### STATED GOAL:
Please extract the lines below word for word, and leave the picture out of your answer.

### MATERIAL FOR THIS EXERCISE:
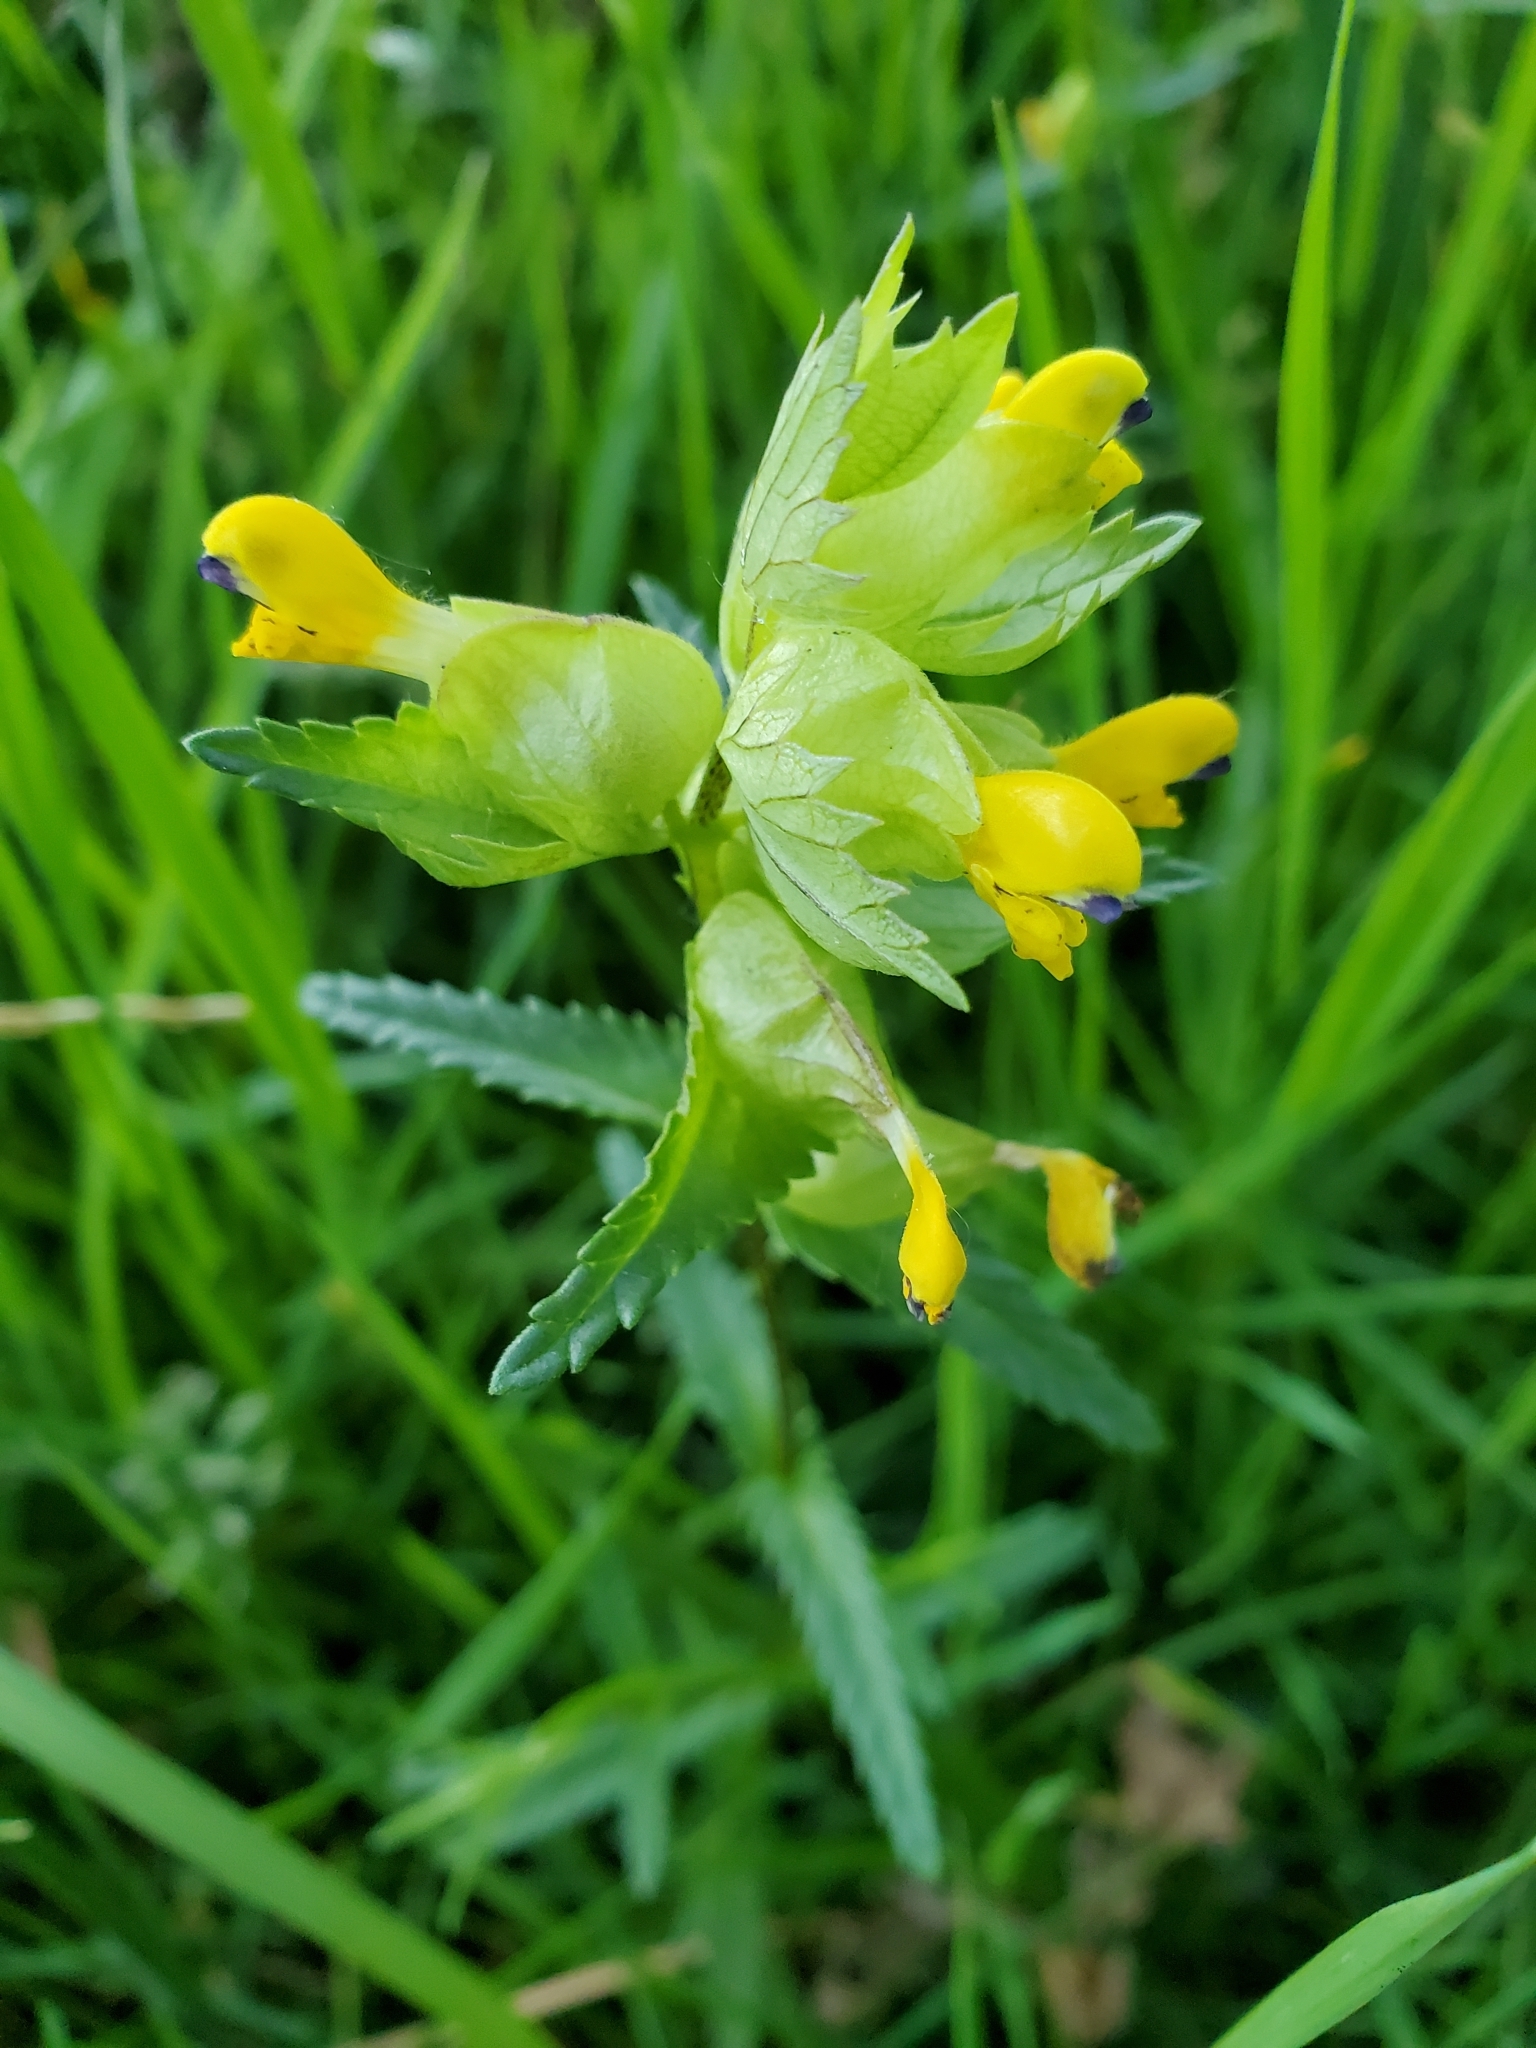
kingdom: Plantae
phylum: Tracheophyta
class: Magnoliopsida
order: Lamiales
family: Orobanchaceae
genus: Rhinanthus
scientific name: Rhinanthus minor
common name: Yellow-rattle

### WRITTEN ANSWER:
kingdom: Plantae
phylum: Tracheophyta
class: Magnoliopsida
order: Lamiales
family: Orobanchaceae
genus: Rhinanthus
scientific name: Rhinanthus minor
common name: Yellow-rattle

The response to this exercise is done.